Doug Bannister

Hello everyone. I recently attended the SCARA annual lunch, and it was great to see so many colleagues from that golden period so long ago. It was also there that Mike Chapman collared me to write this update!

I am currently based in Kent, running the Port of Dover. I joined the company on the eve of the first Brexit date in 2019. Needless to say it has been an eventful three years since then. It is an amazingly efficient operation, and about 20% of the UK’s trade in goods come through our ferry terminal. We are also the UK’s second busiest cruise terminal, and about 30% of the UK’s consumption in bananas arrive through our brand new state if the art Reefer terminal.

I am living in Canterbury with Naomi (PONL HR you may remember), and our three kids - Holly (11), Zach (9) and Elodie (4). Some of you may also remember my older daughter, Brynn - who’s 26, married and living in Connecticut USA.

Just before moving back to the ‘mainland’ I was living down in Jersey (not “New”, but rather “Old”) in the Channel Islands. I was looking after the ports and airport down there for about 7 years. I was doing that after leaving Maersk in 2010.

At PONL, and predecessors, I started on the docks in Port Elizabeth, NJ. This was when the USA head office was in Wayne, NJ. Eventually I moved up to the head office, after it had moved to East Rutherford and took on various roles in operations and customer service. Then Ole Sweedlund asked me to take on the job creating a global operations system (some may remember ATLAS). This gave me the opportunity to travel around the world and meet many, many great colleagues.

Then, after the merger with P&O and Nedlloyd, Barry Williams asked me to move to Rotterdam and take over European Operations from Greg Guthrie. This was my first overseas posting, based in Rotterdam at the Willemswerf, where I had to get accustomed to lights that turned off when I was meant to be home and blinds automatically closing and opening. We had a great team in Europe then (with also Andre Toet, Johan Nanninga and Nigel Pusey) and the ops teams with Stefan Marx, Luciano Gusmeri, Peter v/d Wijngaard, John Blackmore, Jacob Tas and Egbert Vennik - it was a great experience.

After a restructure in Europe, I headed down to Wellington and then Sydney to take on the Trans Tasmin Trade working for Hans Meurs and with the ANZ management team. It was my first Trade role, and what a wonderful place to live - had a chance to work with some excellent people and customers. Ben Buddo, Mic Thirgood, Leigh Atala, Vic Ferrara, Gary Quirke, Tim Smith and Bob Kemp made it all a wonderful time. The antipodeans definitely know how to both work and play hard. Oh, and there were those gruelling sales trips to Fiji and Tahiti. One I particular one I remember was a South Pacific Sales conference in Fiji, where I slipped out to make a call back to Sydney. The phone signal dropped, and when I went back into the conference everyone was listening to the radio. When I asked what was going on, the news came that Fiji was having a coup (!!). Never having been in a coup before, I asked “what do we do now”. Bernie Ryan (NZ ops manager), looked at his watch and said “I think we have time to get 9 holes in!”

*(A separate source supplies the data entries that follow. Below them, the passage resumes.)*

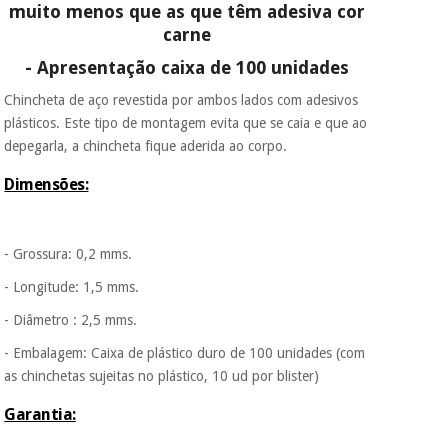
muito menos que as que têm adesiva cor
colabora com a
Fisaude para que
carne
assim seja.
Instrumental
- Apresentação caixa de 100 unidades
cirúrgico
Muito
(liquidação)
conveniente
, pois
Chincheta de aço
revestida por ambos lados com adesivos
hoje paga apenas 1/3
plásticos. Este tipo de montagem evita que se caia e que ao
do valor. As restantes
depegarla, a chincheta fique aderida ao corpo.
duas prestações
serão cobradas no
Dimensões:
mesmo dia de cada
mês.
Sem
- Grossura: 0,2 mms.
compromisso.
Pode adiantar o
- Longitude: 1,5 mms.
pagamento total ou
parcial quando
- Diâmetro : 2,5 mms.
quiser, sem
penalizações ou
- Embalagem: Caixa de plástico duro de 100 unidades (com
truques.
as chinchetas sujeitas no plástico, 10 ud por blister)
Os seus dados
Garantia:
protegidos.
Não
vendemos os seus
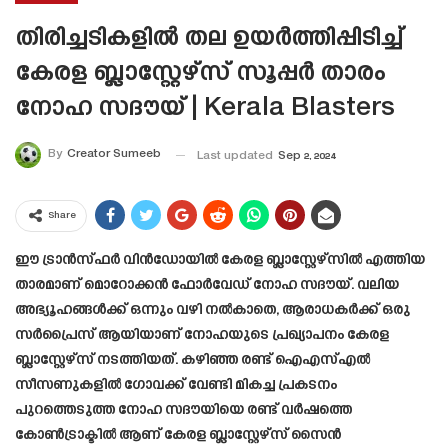
തിരിച്ചടികളിൽ തല ഉയർത്തിപ്പിടിച്ച്
കേരള ബ്ലാസ്റ്റേഴ്‌സ് സൂപ്പർ താരം
നോഹ സദൗയ് | Kerala Blasters
By
Creator Sumeeb
Last updated
Sep 2, 2024
Share
ഈ ട്രാൻസ്ഫർ വിൻഡോയിൽ കേരള ബ്ലാസ്റ്റേഴ്സിൽ എത്തിയ
താരമാണ് മൊറോക്കൻ ഫോർവേഡ് നോഹ സദൗയ്. വലിയ
അഭ്യൂഹങ്ങൾക്ക് ഒന്നും വഴി നൽകാതെ, ആരാധകർക്ക് ഒരു
സർപ്രൈസ് ആയിയാണ് നോഹയുടെ പ്രഖ്യാപനം കേരള
ബ്ലാസ്റ്റേഴ്സ് നടത്തിയത്. കഴിഞ്ഞ രണ്ട് ഐഎസ്എൽ
സീസണുകളിൽ ഗോവക്ക് വേണ്ടി മികച്ച പ്രകടനം
പുറത്തെടുത്ത നോഹ സദൗയിയെ രണ്ട് വർഷത്തെ
കോൺട്രാക്ടിൽ ആണ് കേരള ബ്ലാസ്റ്റേഴ്സ് സൈൻ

From there, I moved back up to London to work for Tom Boardley to deliver the brand new Eastabout service that John Williams designed. £1b investment programme and new operating agreement with ANZDL, CP Ships, Hamburg Sued, Hapag Lloyd, CMA CGM and Marfret. Had a blast with Mal Hurdidge and the team delivering that to a point which culminated in a round of fantastic naming ceremonies for the largest reefer ships ever built (at that time). A particular highlight was meeting Naomi (Tinckler) on one of my trips to Sydney, and have spent the last 20 years thinking about how lucky I am.

We shuffled over to America for a couple of years after that, where I took over the Trans Pacific Trade from Jeremy Nixon working for Mike Seymour. Then after a change there, moved back to London to drop back into an IT role working for Tara Basi, and worked with Steve Barraclough, Ed Foster, Lynne Robertson and Eleanor Grady. After the Maersk acquisition, I eventually became MD of UK and Ireland before leaving the rich heritage of Trans Freight Lines through to Maersk.

As a young person starting work on the docks in New Jersey I could never have imagined amazing tapestry of opportunities that container shipping, but specifically PONL would provide to me.

At the recent SCARA lunch, Eta O’Brien gave a talk about her experience with the company, and it is so hard to put into words what the essence of PONL was. But geez, we - the lucky ones for being there - know what it was. There are so many people that I am grateful to have known and call my friends.